Another factor is how a photo flattens such differences as rough vs smooth (and their consequent light reflection properties). In a Titian painting, huge areas are untouched rough red oxide primer on rough canvas, vs the slight gloss of oil paint. Importantly, old masters would often apply their lights as (smooth) thick paint and their dark as thin glazes (or scumbles) above a thin primer (red or green or yellow ochre or whatever). The frisson between these layers gave the darks their depth that they would otherwise have lacked. This is mastery of dynamic range at its finest. Googles art project photos comes close to capturing this.
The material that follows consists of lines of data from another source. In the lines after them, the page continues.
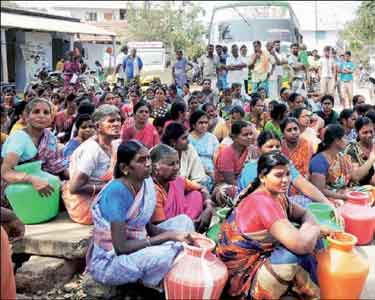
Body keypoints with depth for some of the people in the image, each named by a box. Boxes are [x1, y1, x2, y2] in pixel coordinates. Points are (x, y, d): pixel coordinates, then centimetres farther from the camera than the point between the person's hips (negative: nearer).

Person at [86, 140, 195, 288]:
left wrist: (174, 234, -16)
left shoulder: (146, 182, -4)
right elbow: (121, 247, -28)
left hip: (135, 247, 8)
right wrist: (167, 236, -25)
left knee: (183, 221, 2)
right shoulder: (116, 192, -27)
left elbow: (149, 228, 3)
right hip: (107, 261, -8)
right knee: (163, 253, -34)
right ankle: (153, 284, -1)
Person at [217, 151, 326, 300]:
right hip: (243, 275, -9)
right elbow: (301, 245, -34)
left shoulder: (277, 196, 1)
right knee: (298, 251, -27)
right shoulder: (262, 202, -27)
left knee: (312, 239, 3)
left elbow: (304, 214, 13)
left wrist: (309, 227, -11)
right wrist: (315, 230, -12)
For an example, check out any portrait by Durer in Google art project.

Why do I only see Claude in this UI? It seems Claude is picking up the very same color scheme for many webpage building requests.
I am currently looking for colour palettes and this website is of interest to me.
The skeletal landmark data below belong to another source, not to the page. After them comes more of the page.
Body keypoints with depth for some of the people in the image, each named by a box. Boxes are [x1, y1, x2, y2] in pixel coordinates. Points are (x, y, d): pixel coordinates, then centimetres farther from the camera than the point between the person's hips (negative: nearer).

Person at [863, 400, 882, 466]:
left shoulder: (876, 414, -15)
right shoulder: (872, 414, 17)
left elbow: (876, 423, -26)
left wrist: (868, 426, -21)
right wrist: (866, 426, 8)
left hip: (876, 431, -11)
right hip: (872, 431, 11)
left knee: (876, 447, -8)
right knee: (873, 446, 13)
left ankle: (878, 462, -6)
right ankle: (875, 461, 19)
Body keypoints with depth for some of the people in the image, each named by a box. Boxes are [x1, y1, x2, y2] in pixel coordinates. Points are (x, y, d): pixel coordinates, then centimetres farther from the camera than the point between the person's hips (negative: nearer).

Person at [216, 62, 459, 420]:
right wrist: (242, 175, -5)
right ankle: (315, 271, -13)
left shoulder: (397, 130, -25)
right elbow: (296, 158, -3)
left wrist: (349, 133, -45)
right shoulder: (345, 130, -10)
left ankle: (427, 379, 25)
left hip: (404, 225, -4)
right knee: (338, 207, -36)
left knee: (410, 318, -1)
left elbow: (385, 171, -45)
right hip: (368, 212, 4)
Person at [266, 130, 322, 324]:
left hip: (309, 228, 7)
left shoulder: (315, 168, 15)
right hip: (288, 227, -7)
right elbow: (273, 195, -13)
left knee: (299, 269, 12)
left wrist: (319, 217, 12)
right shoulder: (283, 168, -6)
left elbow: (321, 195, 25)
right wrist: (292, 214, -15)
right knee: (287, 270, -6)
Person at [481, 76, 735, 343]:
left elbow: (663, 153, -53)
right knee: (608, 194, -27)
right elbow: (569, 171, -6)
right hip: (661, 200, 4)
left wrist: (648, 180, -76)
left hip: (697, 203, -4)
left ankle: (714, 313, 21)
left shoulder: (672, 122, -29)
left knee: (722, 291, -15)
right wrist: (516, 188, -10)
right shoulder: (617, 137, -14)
Small snag, some UTF8 things are going on with some colour names, I am sure you know and have cursed accordingly.

I like OKLCH colours and the ability to mix them in interesting ways using CSS things. This means I don't do hex codes for colours in CSS. I can translate though, however, soon some people will demand OKLCH, so you might as well add it in, trying to get it natural with the picker.

I appreciate the masters but I wonder how this would work using other sources, for example, Sunday newspaper supplements from the last century, and their glossy adverts, which were to a higher standard than what we get today.
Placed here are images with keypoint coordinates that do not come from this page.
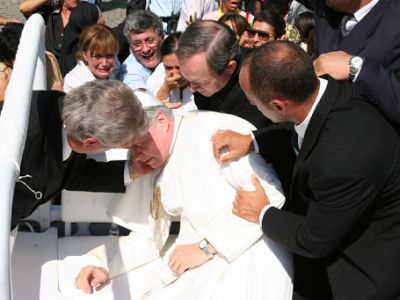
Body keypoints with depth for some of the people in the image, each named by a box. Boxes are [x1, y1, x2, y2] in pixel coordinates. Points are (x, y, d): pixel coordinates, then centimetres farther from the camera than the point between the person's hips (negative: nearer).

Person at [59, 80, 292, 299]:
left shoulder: (214, 130, -13)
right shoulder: (158, 165, 12)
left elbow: (270, 194, -21)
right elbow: (153, 234, 19)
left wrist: (207, 247, -16)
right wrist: (104, 264, 5)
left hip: (246, 258, -6)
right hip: (200, 264, 7)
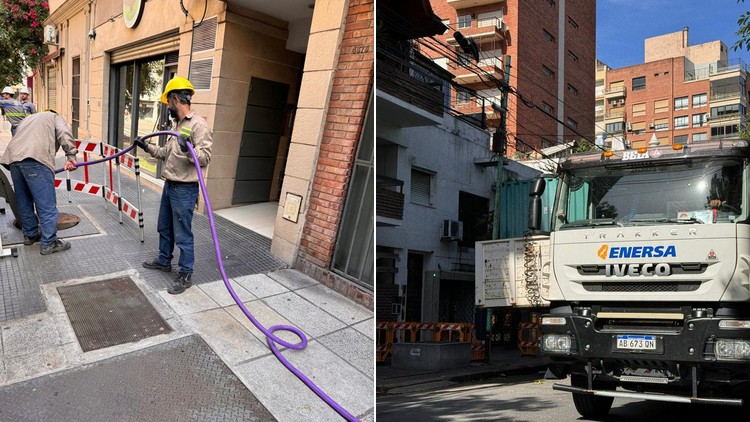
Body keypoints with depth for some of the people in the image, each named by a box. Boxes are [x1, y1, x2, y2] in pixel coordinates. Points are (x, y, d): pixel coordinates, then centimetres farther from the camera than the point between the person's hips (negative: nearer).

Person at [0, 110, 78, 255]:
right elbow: (64, 134, 0)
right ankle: (49, 243, -1)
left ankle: (30, 235, 33)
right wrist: (71, 157, -5)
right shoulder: (55, 117, 22)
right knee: (47, 204, -3)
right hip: (36, 160, -7)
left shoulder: (28, 119, 39)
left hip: (13, 158, 7)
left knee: (24, 202, 20)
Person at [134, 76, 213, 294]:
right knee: (164, 228, 23)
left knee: (182, 235, -2)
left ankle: (185, 276, 8)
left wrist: (188, 150, -43)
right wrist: (147, 147, 26)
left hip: (184, 190, -10)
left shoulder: (198, 124, -18)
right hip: (169, 186, 10)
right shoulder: (179, 125, 13)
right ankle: (164, 261, 41)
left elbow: (205, 157, -27)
As you suggested OKLCH colour option is added now to the site. Thanks again.
I used to run an art social network 15 years ago that did this automatically with every piece of art uploaded and then it let you search for art by color that way.

Basically

$average = new Imagick( $file );

$average->quantizeImage( $numColors, Imagick::COLORSPACE_RGB, 0, false, false ); //Reduce the amount of colors to 10

$average->uniqueImageColors(); //Only save one pixel of each color

Weird how similar many of those are to Commodore 64 palette.
This is great! Love the idea. You should send to some art programs, sure they would get a kick out of it. Also gives another use case outside of just digital design.
As a gruvbox enjoyer, I approve.
It's wonderful. Thank you for building this.
The letter directory is based upon artist first name... seems odd especially as most are going to know the last name and only maybe the first.
I fixed it. Thank you for helping to correct such an obvious error!
So... ummm... the website and all the submitter's comments here seem very Claude generated, no?

Spam filters are going to have to get a lot more sophisticated. "Slop" filters, even.

Hi, I like it! 2 things I noticed:

1) Aren't "Modernism" and "Modernismo" the same thing? I'm a Spanish speaker and from my POV they are

2) Selected "Naïve Art" style and it's broken (images not loading). Probably something to do with the diaeresis

Why no contemporary/modern painters? First looked for Basquiat then Lichtenstein , nothing
ouli, I feel like the algorithm fails to capture the essential colors and their roles. For example, for Mondrian I expect to find a palette with white, black, red, blue, yellow. Instead, the palette is a big swatch of white, a big off-white, and then little strips of color, with some equally-weighted grays too.

For Monet, many of the paintings have an important color highlight (e.g., the orange sun), which isn't captured in any of the palettes.

Needs more tweaking.

Not sure about the use for it, is it supposed to be design or painting?

I've thought about making this for a long time to help me with painting, but in that case I think to be useful you need a bit more ways to see the data -- mostly, the thing that is the most important is value. So to get something useful out of it you need a distribution of the hues conditioned value.

And for design, the problem is a bit different. You may have a good looking palette, but 'inverting it' for dark mode is not trivial, and neither are gradients, getting intermediate colors, or getting a shifted hue.

It's called inspiration so it's fulfilling its promise, I'm just curious what are your thoughts on these since you obviously thought a lot about it.